Ryhan yang malas nampak pasrah dan hanya mengikuti langkah kaki istri nya. "Ini seperti nya bagus" ucap Nana.
"Aku mau mencoba nya" ucap Nana yang ingin mencoba permainan menggunakan seperti motor tersebut.
"Kau menggunakan rok, Tidak boleh cari permainan lain saja" jawab Ryhan yang menatap sekitar.
"Itu saja, Ayo" ajak Ryhan dan mengajak istri nya ke tempat lain.
"Akrab sekali kakak adik ini"
"Kedua nya sangat cocok"
"Lelaki nya sangat tampan begitupun dengan wanita nya yang juga cantik"
"Kakak itu tampan sekali"
"Kakak itu juga cantik"
"Kedua nya nmpak serasi"
"Apa mereka sepasang kekasih?"
"Tapi mereka nampak bukan seperti kekasih melainkan seperti kakak adik"
"Aku pikir juga seperti itu, Kedua nya lebih seperti kakak adik bukan sepasang kekasih"
Kedua nya nampak bermain bersama mencoba seluruh mainan dan permainan yang ada di sana.

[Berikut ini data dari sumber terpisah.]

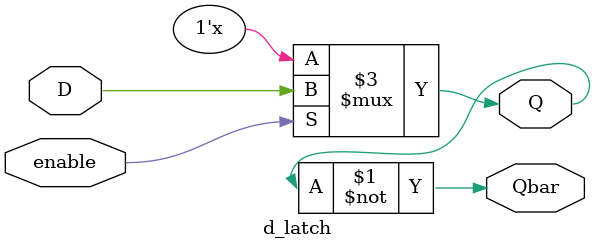
<source format=v>
module d_latch (
    input D,
    input enable,
    output reg Q,
    output Qbar
);

    assign Qbar = ~Q;

    always @(*) begin
        if (enable)
            Q <= D;
    end

endmodule


</source>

Tawa lepas sangat nampak di wajah Nana dan tawa itu menular hingga Ryhan ikut tertawa bersama. Banyak yang menyaksikan kedua nya bermain, Banyak yang kagum akan hubungan kedua nya dan banyak pula yang mengira kedua adalah kakak adik, Ada juga yang mengira kedua nya sepasang kekasih tapi kenyataan nya kedua nya adalah sepasang suami istri yang saling mencintai tapi tidak menunjukkan bentuk cinta mereka ke sesama.
"Itu kekasih tuan Ryhan?" tanya pelayan satu ke pelayan lainnya yang memperhatikan Ryhan dan juga Nana.

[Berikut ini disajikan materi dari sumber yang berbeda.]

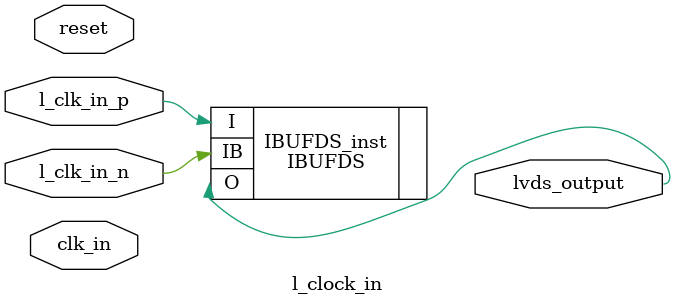
<source format=v>
`timescale 1ns / 1ps


module l_clock_in(
    input wire clk_in,        // Input clock signal
    input wire reset,         // Reset signal
    input wire l_clk_in_p,    // Positive LVDS clock output
    input wire l_clk_in_n,     // Negative LVDS clock output
    output wire lvds_output
    );
    
IBUFDS #(
   .DIFF_TERM("TRUE"),       // Differential Termination
   .IBUF_LOW_PWR("TRUE"),     // Low power="TRUE", Highest performance="FALSE"
   .IOSTANDARD("LVDS_25")     // Specify the output I/O standard  LVDS_25
) IBUFDS_inst (
   .O(lvds_output),  // Buffer output
   .I(l_clk_in_p),  // Diff_p buffer input (connect directly to top-level port)
   .IB(l_clk_in_n) // Diff_n buffer input (connect directly to top-level port)
);
    
    
endmodule

</source>
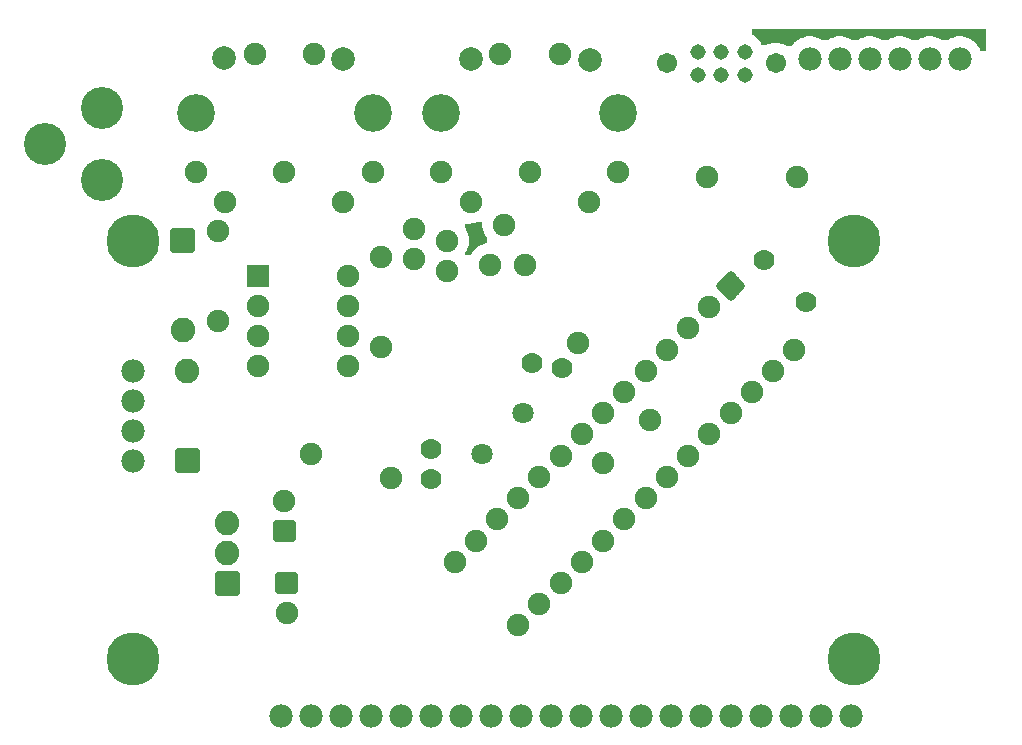
<source format=gtl>
G04 MADE WITH FRITZING*
G04 WWW.FRITZING.ORG*
G04 DOUBLE SIDED*
G04 HOLES PLATED*
G04 CONTOUR ON CENTER OF CONTOUR VECTOR*
%ASAXBY*%
%FSLAX23Y23*%
%MOIN*%
%OFA0B0*%
%SFA1.0B1.0*%
%ADD10C,0.051496*%
%ADD11C,0.067244*%
%ADD12C,0.075000*%
%ADD13C,0.082000*%
%ADD14C,0.078740*%
%ADD15C,0.078000*%
%ADD16C,0.177165*%
%ADD17C,0.070925*%
%ADD18C,0.070866*%
%ADD19C,0.070000*%
%ADD20C,0.126000*%
%ADD21C,0.140000*%
%ADD22R,0.075000X0.075000*%
%ADD23C,0.020000*%
%LNCOPPER1*%
G90*
G70*
G54D10*
X2289Y2281D03*
X2289Y2202D03*
X2368Y2281D03*
X2368Y2202D03*
X2447Y2281D03*
X2447Y2202D03*
G54D11*
X2549Y2242D03*
X2187Y2242D03*
G54D10*
X2289Y2281D03*
X2289Y2202D03*
X2368Y2281D03*
X2368Y2202D03*
X2447Y2281D03*
X2447Y2202D03*
G54D11*
X2549Y2242D03*
X2187Y2242D03*
G54D12*
X1234Y1596D03*
X1234Y1296D03*
G54D13*
X573Y1651D03*
X573Y1353D03*
G54D12*
X1266Y861D03*
X999Y940D03*
G54D14*
X1931Y2253D03*
X1108Y2257D03*
X1533Y2257D03*
X710Y2261D03*
G54D15*
X407Y918D03*
X407Y1018D03*
X407Y1118D03*
X407Y1218D03*
G54D12*
X1715Y1570D03*
X1892Y1309D03*
G54D15*
X2802Y68D03*
X2702Y68D03*
X2602Y68D03*
X2502Y68D03*
X2402Y68D03*
X2302Y68D03*
X2202Y68D03*
X2102Y68D03*
X2002Y68D03*
X1902Y68D03*
X1802Y68D03*
X1702Y68D03*
X1602Y68D03*
X1502Y68D03*
X1402Y68D03*
X1302Y68D03*
X1202Y68D03*
X1102Y68D03*
X1002Y68D03*
X902Y68D03*
G54D16*
X407Y257D03*
X407Y1651D03*
X2812Y257D03*
X2812Y1651D03*
G54D12*
X2399Y1500D03*
X2611Y1288D03*
X2328Y1429D03*
X2540Y1217D03*
X2257Y1359D03*
X2469Y1146D03*
X2187Y1288D03*
X2399Y1076D03*
X2116Y1217D03*
X2328Y1005D03*
X2045Y1146D03*
X2257Y934D03*
X1975Y1076D03*
X2187Y864D03*
X1904Y1005D03*
X2116Y793D03*
X1833Y934D03*
X2045Y722D03*
X1762Y864D03*
X1975Y651D03*
X1692Y793D03*
X1904Y581D03*
X1621Y722D03*
X1833Y510D03*
X1550Y651D03*
X1762Y439D03*
X1480Y581D03*
X1692Y369D03*
G54D17*
X1570Y940D03*
G54D18*
X1706Y1076D03*
G54D19*
X1738Y1242D03*
X1837Y1228D03*
X1399Y856D03*
X1399Y956D03*
G54D12*
X1206Y1879D03*
X1108Y1781D03*
X911Y1879D03*
X714Y1781D03*
X616Y1879D03*
X1010Y2273D03*
G54D20*
X616Y2076D03*
X1206Y2076D03*
G54D12*
X813Y2273D03*
X2025Y1879D03*
X1927Y1781D03*
X1730Y1879D03*
X1533Y1781D03*
X1435Y1879D03*
X1829Y2273D03*
G54D20*
X1435Y2076D03*
X2025Y2076D03*
G54D12*
X1632Y2273D03*
G54D21*
X305Y1852D03*
X305Y2092D03*
X115Y1972D03*
G54D13*
X722Y509D03*
X722Y609D03*
X722Y709D03*
G54D12*
X911Y683D03*
X911Y783D03*
X919Y509D03*
X919Y409D03*
G54D13*
X588Y919D03*
X588Y1217D03*
G54D15*
X3163Y2257D03*
X3063Y2257D03*
X2963Y2257D03*
X2863Y2257D03*
X2763Y2257D03*
X2663Y2257D03*
G54D12*
X825Y1534D03*
X1125Y1534D03*
X825Y1434D03*
X1125Y1434D03*
X825Y1334D03*
X1125Y1334D03*
X825Y1234D03*
X1125Y1234D03*
X691Y1683D03*
X691Y1383D03*
G54D19*
X2510Y1588D03*
X2651Y1447D03*
G54D12*
X2321Y1864D03*
X2621Y1864D03*
X1344Y1690D03*
X1344Y1590D03*
X1455Y1651D03*
X1455Y1551D03*
X1644Y1704D03*
X1597Y1570D03*
X2132Y1053D03*
X1974Y911D03*
G54D22*
X825Y1534D03*
G36*
X2472Y2356D02*
X2472Y2336D01*
X2476Y2336D01*
X2476Y2334D01*
X2478Y2334D01*
X2478Y2332D01*
X3174Y2332D01*
X3174Y2330D01*
X3184Y2330D01*
X3184Y2328D01*
X3190Y2328D01*
X3190Y2326D01*
X3194Y2326D01*
X3194Y2324D01*
X3198Y2324D01*
X3198Y2322D01*
X3202Y2322D01*
X3202Y2320D01*
X3204Y2320D01*
X3204Y2318D01*
X3208Y2318D01*
X3208Y2316D01*
X3210Y2316D01*
X3210Y2314D01*
X3212Y2314D01*
X3212Y2312D01*
X3214Y2312D01*
X3214Y2310D01*
X3216Y2310D01*
X3216Y2308D01*
X3218Y2308D01*
X3218Y2306D01*
X3220Y2306D01*
X3220Y2304D01*
X3222Y2304D01*
X3222Y2300D01*
X3224Y2300D01*
X3224Y2298D01*
X3226Y2298D01*
X3226Y2294D01*
X3228Y2294D01*
X3228Y2292D01*
X3230Y2292D01*
X3230Y2288D01*
X3232Y2288D01*
X3232Y2282D01*
X3252Y2282D01*
X3252Y2356D01*
X2472Y2356D01*
G37*
D02*
G36*
X2482Y2332D02*
X2482Y2330D01*
X2484Y2330D01*
X2484Y2328D01*
X2486Y2328D01*
X2486Y2326D01*
X2488Y2326D01*
X2488Y2324D01*
X2490Y2324D01*
X2490Y2322D01*
X2492Y2322D01*
X2492Y2320D01*
X2494Y2320D01*
X2494Y2318D01*
X2496Y2318D01*
X2496Y2316D01*
X2498Y2316D01*
X2498Y2312D01*
X2500Y2312D01*
X2500Y2310D01*
X2564Y2310D01*
X2564Y2308D01*
X2572Y2308D01*
X2572Y2306D01*
X2576Y2306D01*
X2576Y2304D01*
X2580Y2304D01*
X2580Y2302D01*
X2584Y2302D01*
X2584Y2300D01*
X2604Y2300D01*
X2604Y2304D01*
X2606Y2304D01*
X2606Y2306D01*
X2608Y2306D01*
X2608Y2308D01*
X2610Y2308D01*
X2610Y2310D01*
X2612Y2310D01*
X2612Y2312D01*
X2614Y2312D01*
X2614Y2314D01*
X2616Y2314D01*
X2616Y2316D01*
X2620Y2316D01*
X2620Y2318D01*
X2622Y2318D01*
X2622Y2320D01*
X2626Y2320D01*
X2626Y2322D01*
X2628Y2322D01*
X2628Y2324D01*
X2632Y2324D01*
X2632Y2326D01*
X2638Y2326D01*
X2638Y2328D01*
X2644Y2328D01*
X2644Y2330D01*
X2652Y2330D01*
X2652Y2332D01*
X2482Y2332D01*
G37*
D02*
G36*
X2674Y2332D02*
X2674Y2330D01*
X2684Y2330D01*
X2684Y2328D01*
X2690Y2328D01*
X2690Y2326D01*
X2694Y2326D01*
X2694Y2324D01*
X2698Y2324D01*
X2698Y2322D01*
X2702Y2322D01*
X2702Y2320D01*
X2726Y2320D01*
X2726Y2322D01*
X2728Y2322D01*
X2728Y2324D01*
X2732Y2324D01*
X2732Y2326D01*
X2738Y2326D01*
X2738Y2328D01*
X2744Y2328D01*
X2744Y2330D01*
X2752Y2330D01*
X2752Y2332D01*
X2674Y2332D01*
G37*
D02*
G36*
X2774Y2332D02*
X2774Y2330D01*
X2784Y2330D01*
X2784Y2328D01*
X2790Y2328D01*
X2790Y2326D01*
X2794Y2326D01*
X2794Y2324D01*
X2798Y2324D01*
X2798Y2322D01*
X2802Y2322D01*
X2802Y2320D01*
X2826Y2320D01*
X2826Y2322D01*
X2828Y2322D01*
X2828Y2324D01*
X2832Y2324D01*
X2832Y2326D01*
X2838Y2326D01*
X2838Y2328D01*
X2844Y2328D01*
X2844Y2330D01*
X2852Y2330D01*
X2852Y2332D01*
X2774Y2332D01*
G37*
D02*
G36*
X2874Y2332D02*
X2874Y2330D01*
X2884Y2330D01*
X2884Y2328D01*
X2890Y2328D01*
X2890Y2326D01*
X2894Y2326D01*
X2894Y2324D01*
X2898Y2324D01*
X2898Y2322D01*
X2902Y2322D01*
X2902Y2320D01*
X2926Y2320D01*
X2926Y2322D01*
X2928Y2322D01*
X2928Y2324D01*
X2932Y2324D01*
X2932Y2326D01*
X2938Y2326D01*
X2938Y2328D01*
X2944Y2328D01*
X2944Y2330D01*
X2952Y2330D01*
X2952Y2332D01*
X2874Y2332D01*
G37*
D02*
G36*
X2974Y2332D02*
X2974Y2330D01*
X2984Y2330D01*
X2984Y2328D01*
X2990Y2328D01*
X2990Y2326D01*
X2994Y2326D01*
X2994Y2324D01*
X2998Y2324D01*
X2998Y2322D01*
X3002Y2322D01*
X3002Y2320D01*
X3026Y2320D01*
X3026Y2322D01*
X3028Y2322D01*
X3028Y2324D01*
X3032Y2324D01*
X3032Y2326D01*
X3038Y2326D01*
X3038Y2328D01*
X3044Y2328D01*
X3044Y2330D01*
X3052Y2330D01*
X3052Y2332D01*
X2974Y2332D01*
G37*
D02*
G36*
X3074Y2332D02*
X3074Y2330D01*
X3084Y2330D01*
X3084Y2328D01*
X3090Y2328D01*
X3090Y2326D01*
X3094Y2326D01*
X3094Y2324D01*
X3098Y2324D01*
X3098Y2322D01*
X3102Y2322D01*
X3102Y2320D01*
X3126Y2320D01*
X3126Y2322D01*
X3128Y2322D01*
X3128Y2324D01*
X3132Y2324D01*
X3132Y2326D01*
X3138Y2326D01*
X3138Y2328D01*
X3144Y2328D01*
X3144Y2330D01*
X3152Y2330D01*
X3152Y2332D01*
X3074Y2332D01*
G37*
D02*
G36*
X2500Y2310D02*
X2500Y2308D01*
X2502Y2308D01*
X2502Y2304D01*
X2522Y2304D01*
X2522Y2306D01*
X2526Y2306D01*
X2526Y2308D01*
X2534Y2308D01*
X2534Y2310D01*
X2500Y2310D01*
G37*
D02*
G36*
X1550Y1712D02*
X1550Y1710D01*
X1534Y1710D01*
X1534Y1708D01*
X1514Y1708D01*
X1514Y1692D01*
X1516Y1692D01*
X1516Y1688D01*
X1518Y1688D01*
X1518Y1684D01*
X1520Y1684D01*
X1520Y1680D01*
X1522Y1680D01*
X1522Y1676D01*
X1524Y1676D01*
X1524Y1668D01*
X1526Y1668D01*
X1526Y1634D01*
X1524Y1634D01*
X1524Y1628D01*
X1522Y1628D01*
X1522Y1622D01*
X1520Y1622D01*
X1520Y1618D01*
X1518Y1618D01*
X1518Y1616D01*
X1516Y1616D01*
X1516Y1612D01*
X1514Y1612D01*
X1514Y1604D01*
X1534Y1604D01*
X1534Y1608D01*
X1536Y1608D01*
X1536Y1610D01*
X1538Y1610D01*
X1538Y1614D01*
X1540Y1614D01*
X1540Y1616D01*
X1542Y1616D01*
X1542Y1618D01*
X1544Y1618D01*
X1544Y1620D01*
X1546Y1620D01*
X1546Y1622D01*
X1548Y1622D01*
X1548Y1624D01*
X1550Y1624D01*
X1550Y1626D01*
X1552Y1626D01*
X1552Y1628D01*
X1554Y1628D01*
X1554Y1630D01*
X1558Y1630D01*
X1558Y1632D01*
X1560Y1632D01*
X1560Y1634D01*
X1564Y1634D01*
X1564Y1636D01*
X1568Y1636D01*
X1568Y1638D01*
X1574Y1638D01*
X1574Y1640D01*
X1580Y1640D01*
X1580Y1642D01*
X1586Y1642D01*
X1586Y1662D01*
X1584Y1662D01*
X1584Y1666D01*
X1582Y1666D01*
X1582Y1670D01*
X1580Y1670D01*
X1580Y1674D01*
X1578Y1674D01*
X1578Y1678D01*
X1576Y1678D01*
X1576Y1684D01*
X1574Y1684D01*
X1574Y1692D01*
X1572Y1692D01*
X1572Y1712D01*
X1550Y1712D01*
G37*
D02*
G54D23*
X604Y1621D02*
X542Y1621D01*
X542Y1683D01*
X604Y1683D01*
X604Y1621D01*
D02*
X2438Y1500D02*
X2399Y1461D01*
X2360Y1500D01*
X2399Y1539D01*
X2438Y1500D01*
D02*
X691Y540D02*
X753Y540D01*
X753Y478D01*
X691Y478D01*
X691Y540D01*
D02*
X884Y710D02*
X939Y710D01*
X939Y655D01*
X884Y655D01*
X884Y710D01*
D02*
X947Y482D02*
X892Y482D01*
X892Y537D01*
X947Y537D01*
X947Y482D01*
D02*
X557Y949D02*
X619Y949D01*
X619Y887D01*
X557Y887D01*
X557Y949D01*
D02*
G04 End of Copper1*
M02*
</source>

"Bukankah istri nya kata tuan Andra?" tanya pelayan dua.
"Entahlah tapi kedua nya masih terlalu kecil bukan untuk menikah?" tanya pelayan kembali.
"Menikah bukan tentang umur tapi kemauan" jawab pelayan lain.
"Iya kau benar, Tapi mereka lebih cocok menjadi kakak adik dari sepasang suami istri" balas pelayan itu kembali.
"Itu di matamu bukan di mata mereka, Mereka saja nampak bahagia dengan pernikahan itu kenapa kau malah sewot?" ketus pelayan lain.
"Kau ini susah sekali mengajak mu membicarakan orang, Kau selalu saja ngegas" jawab pelayan tadi dengan wajah kesal nya.
"Sudah sudah, Tapi jika tuan Ryhan menikah bukankah akan di adakan pesta besar besaran? Secara tuan Ryhan adalah anak terakhir dan pewaris seluruh kekayaan Andra alexander" ucap pelayan lain pula.
"Iya juga ya, Pernikahan tuan Kevin saja di adakan secara besar besaran hingga seluruh pekerja dari manapun di undang bukan?" tanya pelayan lain.
"Iya, Cukup aneh" jawb pelayan lain.
"Del sudah ya, Aku lelah" ucap Ryhan dan turun dari area bermain.
"Sebentar lagi, Aku belum selesai" jawab Nana dan terus saja meloncat untuk memenangkan permainan tersebut. Ryhan membiarkan nya dan menatap sekeliling yang terlihat seluruh orang memperhatikan istri nya.
"Kenapa kalian memperhatikan nya? Apa yang kalian lihat? Pergi" ketus Ryhan dengan mengusir banyak nya pengunjung yang memperhatikan istri nya.